Jen’s take: It was good and rich, and filled me up fast!! Next time I would use a better beef broth (we bought the cheapest one we could find) and maybe half it with chicken stock. I definitely agree with Tim about the flour. Without the bread and cheese, the soup was good, rich, buttery, and decadent. With the hearty bread and the tangy parmesan crust, it was pretty near perfect! 4 stars out of 5!! One to revisit when it gets a little cooler in NC!
So there you are! Not very intimidating to make at all!
French Onion Soup
Adapted from some conglomeration of this recipe and this recipe.
- A cheap cut of beef (feel free to omit)
- 1 tablespoon vegetable oil
- 4 Large Yellow Onions, sliced thin
- 1 cup dry white wine (more never hurt anyone)

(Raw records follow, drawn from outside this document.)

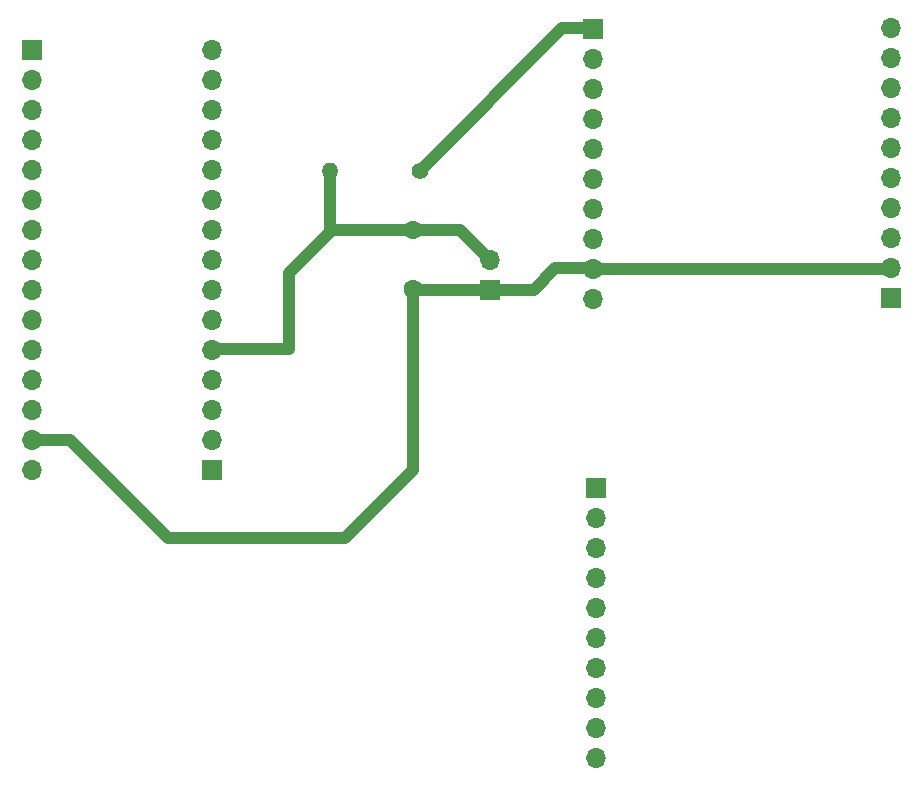
<source format=gbr>
%TF.GenerationSoftware,KiCad,Pcbnew,8.0.1-8.0.1-0~ubuntu23.10.1*%
%TF.CreationDate,2024-04-17T16:38:59-04:00*%
%TF.ProjectId,Bitstream_Evolution_Filterboard,42697473-7472-4656-916d-5f45766f6c75,rev?*%
%TF.SameCoordinates,Original*%
%TF.FileFunction,Copper,L2,Bot*%
%TF.FilePolarity,Positive*%
%FSLAX46Y46*%
G04 Gerber Fmt 4.6, Leading zero omitted, Abs format (unit mm)*
G04 Created by KiCad (PCBNEW 8.0.1-8.0.1-0~ubuntu23.10.1) date 2024-04-17 16:38:59*
%MOMM*%
%LPD*%
G01*
G04 APERTURE LIST*
%TA.AperFunction,ComponentPad*%
%ADD10C,1.600000*%
%TD*%
%TA.AperFunction,ComponentPad*%
%ADD11R,1.700000X1.700000*%
%TD*%
%TA.AperFunction,ComponentPad*%
%ADD12O,1.700000X1.700000*%
%TD*%
%TA.AperFunction,ComponentPad*%
%ADD13C,1.400000*%
%TD*%
%TA.AperFunction,ComponentPad*%
%ADD14O,1.400000X1.400000*%
%TD*%
%TA.AperFunction,Conductor*%
%ADD15C,1.000000*%
%TD*%
G04 APERTURE END LIST*
D10*
%TO.P,C1,1*%
%TO.N,/Output*%
X101000000Y-91940000D03*
%TO.P,C1,2*%
%TO.N,GND*%
X101000000Y-96940000D03*
%TD*%
D11*
%TO.P,J5,1,Pin_1*%
%TO.N,GND*%
X107500000Y-96980000D03*
D12*
%TO.P,J5,2,Pin_2*%
%TO.N,/Output*%
X107500000Y-94440000D03*
%TD*%
D11*
%TO.P,J1,1,Pin_1*%
%TO.N,unconnected-(J1-Pin_1-Pad1)*%
X68750000Y-76730000D03*
D12*
%TO.P,J1,2,Pin_2*%
%TO.N,unconnected-(J1-Pin_2-Pad2)*%
X68750000Y-79270000D03*
%TO.P,J1,3,Pin_3*%
%TO.N,unconnected-(J1-Pin_3-Pad3)*%
X68750000Y-81810000D03*
%TO.P,J1,4,Pin_4*%
%TO.N,unconnected-(J1-Pin_4-Pad4)*%
X68750000Y-84350000D03*
%TO.P,J1,5,Pin_5*%
%TO.N,unconnected-(J1-Pin_5-Pad5)*%
X68750000Y-86890000D03*
%TO.P,J1,6,Pin_6*%
%TO.N,unconnected-(J1-Pin_6-Pad6)*%
X68750000Y-89430000D03*
%TO.P,J1,7,Pin_7*%
%TO.N,unconnected-(J1-Pin_7-Pad7)*%
X68750000Y-91970000D03*
%TO.P,J1,8,Pin_8*%
%TO.N,unconnected-(J1-Pin_8-Pad8)*%
X68750000Y-94510000D03*
%TO.P,J1,9,Pin_9*%
%TO.N,unconnected-(J1-Pin_9-Pad9)*%
X68750000Y-97050000D03*
%TO.P,J1,10,Pin_10*%
%TO.N,unconnected-(J1-Pin_10-Pad10)*%
X68750000Y-99590000D03*
%TO.P,J1,11,Pin_11*%
%TO.N,unconnected-(J1-Pin_11-Pad11)*%
X68750000Y-102130000D03*
%TO.P,J1,12,Pin_12*%
%TO.N,unconnected-(J1-Pin_12-Pad12)*%
X68750000Y-104670000D03*
%TO.P,J1,13,Pin_13*%
%TO.N,unconnected-(J1-Pin_13-Pad13)*%
X68750000Y-107210000D03*
%TO.P,J1,14,Pin_14*%
%TO.N,GND*%
X68750000Y-109750000D03*
%TO.P,J1,15,Pin_15*%
%TO.N,unconnected-(J1-Pin_15-Pad15)*%
X68750000Y-112290000D03*
%TD*%
D11*
%TO.P,J6,1,Pin_1*%
%TO.N,unconnected-(J6-Pin_1-Pad1)*%
X116500000Y-113790000D03*
D12*
%TO.P,J6,2,Pin_2*%
%TO.N,unconnected-(J6-Pin_2-Pad2)*%
X116500000Y-116330000D03*
%TO.P,J6,3,Pin_3*%
%TO.N,unconnected-(J6-Pin_3-Pad3)*%
X116500000Y-118870000D03*
%TO.P,J6,4,Pin_4*%
%TO.N,unconnected-(J6-Pin_4-Pad4)*%
X116500000Y-121410000D03*
%TO.P,J6,5,Pin_5*%
%TO.N,unconnected-(J6-Pin_5-Pad5)*%
X116500000Y-123950000D03*
%TO.P,J6,6,Pin_6*%
%TO.N,unconnected-(J6-Pin_6-Pad6)*%
X116500000Y-126490000D03*
%TO.P,J6,7,Pin_7*%
%TO.N,unconnected-(J6-Pin_7-Pad7)*%
X116500000Y-129030000D03*
%TO.P,J6,8,Pin_8*%
%TO.N,unconnected-(J6-Pin_8-Pad8)*%
X116500000Y-131570000D03*
%TO.P,J6,9,Pin_9*%
%TO.N,unconnected-(J6-Pin_9-Pad9)*%
X116500000Y-134110000D03*
%TO.P,J6,10,Pin_10*%
%TO.N,unconnected-(J6-Pin_10-Pad10)*%
X116500000Y-136650000D03*
%TD*%
D11*
%TO.P,J3,1,Pin_1*%
%TO.N,/Input*%
X116250000Y-74920000D03*
D12*
%TO.P,J3,2,Pin_2*%
%TO.N,unconnected-(J3-Pin_2-Pad2)*%
X116250000Y-77460000D03*
%TO.P,J3,3,Pin_3*%
%TO.N,unconnected-(J3-Pin_3-Pad3)*%
X116250000Y-80000000D03*
%TO.P,J3,4,Pin_4*%
%TO.N,unconnected-(J3-Pin_4-Pad4)*%
X116250000Y-82540000D03*
%TO.P,J3,5,Pin_5*%
%TO.N,unconnected-(J3-Pin_5-Pad5)*%
X116250000Y-85080000D03*
%TO.P,J3,6,Pin_6*%
%TO.N,unconnected-(J3-Pin_6-Pad6)*%
X116250000Y-87620000D03*
%TO.P,J3,7,Pin_7*%
%TO.N,unconnected-(J3-Pin_7-Pad7)*%
X116250000Y-90160000D03*
%TO.P,J3,8,Pin_8*%
%TO.N,unconnected-(J3-Pin_8-Pad8)*%
X116250000Y-92700000D03*
%TO.P,J3,9,Pin_9*%
%TO.N,GND*%
X116250000Y-95240000D03*
%TO.P,J3,10,Pin_10*%
%TO.N,unconnected-(J3-Pin_10-Pad10)*%
X116250000Y-97780000D03*
%TD*%
D11*
%TO.P,J2,1,Pin_1*%
%TO.N,unconnected-(J2-Pin_1-Pad1)*%
X84000000Y-112230000D03*
D12*
%TO.P,J2,2,Pin_2*%
%TO.N,unconnected-(J2-Pin_2-Pad2)*%
X84000000Y-109690000D03*
%TO.P,J2,3,Pin_3*%
%TO.N,unconnected-(J2-Pin_3-Pad3)*%
X84000000Y-107150000D03*
%TO.P,J2,4,Pin_4*%
%TO.N,unconnected-(J2-Pin_4-Pad4)*%
X84000000Y-104610000D03*
%TO.P,J2,5,Pin_5*%
%TO.N,/Output*%
X84000000Y-102070000D03*
%TO.P,J2,6,Pin_6*%
%TO.N,unconnected-(J2-Pin_6-Pad6)*%
X84000000Y-99530000D03*
%TO.P,J2,7,Pin_7*%
%TO.N,unconnected-(J2-Pin_7-Pad7)*%
X84000000Y-96990000D03*
%TO.P,J2,8,Pin_8*%
%TO.N,unconnected-(J2-Pin_8-Pad8)*%
X84000000Y-94450000D03*
%TO.P,J2,9,Pin_9*%
%TO.N,unconnected-(J2-Pin_9-Pad9)*%
X84000000Y-91910000D03*
%TO.P,J2,10,Pin_10*%
%TO.N,unconnected-(J2-Pin_10-Pad10)*%
X84000000Y-89370000D03*
%TO.P,J2,11,Pin_11*%
%TO.N,unconnected-(J2-Pin_11-Pad11)*%
X84000000Y-86830000D03*
%TO.P,J2,12,Pin_12*%
%TO.N,unconnected-(J2-Pin_12-Pad12)*%
X84000000Y-84290000D03*
%TO.P,J2,13,Pin_13*%
%TO.N,unconnected-(J2-Pin_13-Pad13)*%
X84000000Y-81750000D03*
%TO.P,J2,14,Pin_14*%
%TO.N,unconnected-(J2-Pin_14-Pad14)*%
X84000000Y-79210000D03*
%TO.P,J2,15,Pin_15*%
%TO.N,unconnected-(J2-Pin_15-Pad15)*%
X84000000Y-76670000D03*
%TD*%
D11*
%TO.P,J4,1,Pin_1*%
%TO.N,unconnected-(J4-Pin_1-Pad1)*%
X141500000Y-97720000D03*
D12*
%TO.P,J4,2,Pin_2*%
%TO.N,GND*%
X141500000Y-95180000D03*
%TO.P,J4,3,Pin_3*%
%TO.N,unconnected-(J4-Pin_3-Pad3)*%
X141500000Y-92640000D03*
%TO.P,J4,4,Pin_4*%
%TO.N,unconnected-(J4-Pin_4-Pad4)*%
X141500000Y-90100000D03*
%TO.P,J4,5,Pin_5*%
%TO.N,unconnected-(J4-Pin_5-Pad5)*%
X141500000Y-87560000D03*
%TO.P,J4,6,Pin_6*%
%TO.N,unconnected-(J4-Pin_6-Pad6)*%
X141500000Y-85020000D03*
%TO.P,J4,7,Pin_7*%
%TO.N,unconnected-(J4-Pin_7-Pad7)*%
X141500000Y-82480000D03*
%TO.P,J4,8,Pin_8*%
%TO.N,unconnected-(J4-Pin_8-Pad8)*%
X141500000Y-79940000D03*
%TO.P,J4,9,Pin_9*%
%TO.N,unconnected-(J4-Pin_9-Pad9)*%
X141500000Y-77400000D03*
%TO.P,J4,10,Pin_10*%
%TO.N,unconnected-(J4-Pin_10-Pad10)*%
X141500000Y-74860000D03*
%TD*%
D13*
%TO.P,R1,1*%
%TO.N,/Input*%
X101560000Y-86940000D03*
D14*
%TO.P,R1,2*%
%TO.N,/Output*%
X93940000Y-86940000D03*
%TD*%
D15*
%TO.N,/Output*%
X84000000Y-102070000D02*
X84070000Y-102000000D01*
X84070000Y-102000000D02*
X90500000Y-102000000D01*
X90500000Y-102000000D02*
X90500000Y-95570000D01*
X90500000Y-95570000D02*
X93440000Y-92630000D01*
%TO.N,GND*%
X101000000Y-96940000D02*
X101000000Y-112250000D01*
X95250000Y-118000000D02*
X80250000Y-118000000D01*
X101000000Y-112250000D02*
X95250000Y-118000000D01*
X80250000Y-118000000D02*
X72000000Y-109750000D01*
X72000000Y-109750000D02*
X68750000Y-109750000D01*
X107500000Y-96980000D02*
X101040000Y-96980000D01*
X101040000Y-96980000D02*
X101000000Y-96940000D01*
%TO.N,/Output*%
X94130000Y-91940000D02*
X101000000Y-91940000D01*
X93440000Y-92630000D02*
X94130000Y-91940000D01*
X93940000Y-92130000D02*
X93940000Y-86940000D01*
X105000000Y-91940000D02*
X107500000Y-94440000D01*
X93440000Y-92630000D02*
X93940000Y-92130000D01*
X101000000Y-91940000D02*
X105000000Y-91940000D01*
%TO.N,GND*%
X111210000Y-96980000D02*
X113010000Y-95180000D01*
X107500000Y-96980000D02*
X111210000Y-96980000D01*
X141440000Y-95240000D02*
X141500000Y-95180000D01*
X113010000Y-95180000D02*
X116250000Y-95180000D01*
X116250000Y-95240000D02*
X141440000Y-95240000D01*
%TO.N,/Input*%
X101560000Y-86940000D02*
X113640000Y-74860000D01*
X113640000Y-74860000D02*
X116250000Y-74860000D01*
%TD*%
M02*

</source>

- 1/4 teaspoon sugar (feel free to omit)
- 2 tablespoons flour (feel free to omit)
- 2 cloves minced garlic
- a dash or two (or three!) of Worcestershire Sauce
- a dash of red wine vinegar to season as necessary
- salt and pepper to season as necessary
- Thick Slices of bread, toasted
- some cheese (we used parmesan and mozzarella).
Heat oil in a large pot or Dutch oven. Salt and pepper the beef. Wait till the oil is nice and hot (like smoking hot!) and then sear the beef on both sides. Remove and set aside. If enough fat rendered from the beef, then add the onions, if it’s a little dry, put a little more oil in there before adding the onions. At this point you can add in a little white wine like we did, or not. Turn the heat low, place the lid on the pot, and let cook, covered, for 20 minutes.
After 20 minutes, turn the heat up to med-low, take off the lid and let any liquid boil away. Stir in salt and sugar. Cook the onions slowly, stirring often until they are a uniform deep golden brown color. Now stir in the flour (or don’t if you want it to be clear). Deglaze with more wine, and then add the beef stock, the beef, garlic, and Worcestershire sauce. Bring it up to a nice simmer, and walk away. Come back in an hour or so and adjust the seasonings- some more salt, pepper, or vinegar to “brighten” the flavor – whatever it needs. Also, feel free to remove the beef, we tried to eat some of it but it was waaaaay too tough, and still pretty fatty. Skim off any fat that’s on the surface.
Just before you can’t stand it that you haven’t eaten yet, get out your favorite crusty bread and cut it so that it’ll fit in whatever bowl/cup you want to use for soup. Put the oven on Broil and toast the bread to a nice golden brown color. Ladle the soup into the cups, top with the bread, and sprinkle a good handful of grated parmesan and mozzarella cheese on top. Throw it all back under the broiler until the cheese is bubbly and brown. ENJOY!